**Task details:** Pictures do not belong in the copy. Return all of the entries exactly.

**Source records:**

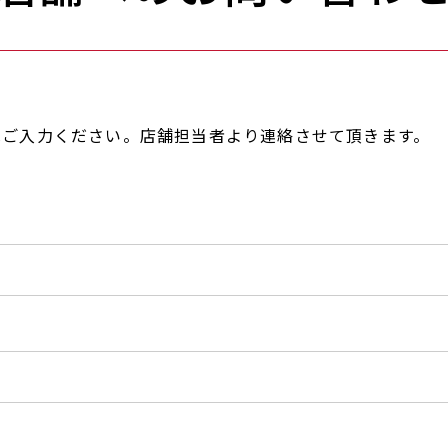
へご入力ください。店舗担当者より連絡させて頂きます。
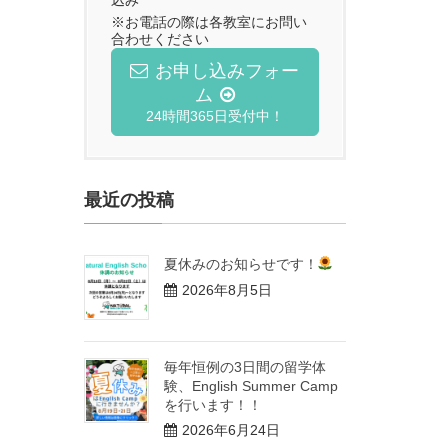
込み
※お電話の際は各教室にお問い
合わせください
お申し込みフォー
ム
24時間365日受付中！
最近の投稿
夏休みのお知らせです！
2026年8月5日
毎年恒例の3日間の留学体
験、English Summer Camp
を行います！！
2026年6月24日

**Response area:**
へご入力ください。店舗担当者より連絡させて頂きます。
込み
※お電話の際は各教室にお問い
合わせください
お申し込みフォー
ム
24時間365日受付中！
最近の投稿
夏休みのお知らせです！
2026年8月5日
毎年恒例の3日間の留学体
験、English Summer Camp
を行います！！
2026年6月24日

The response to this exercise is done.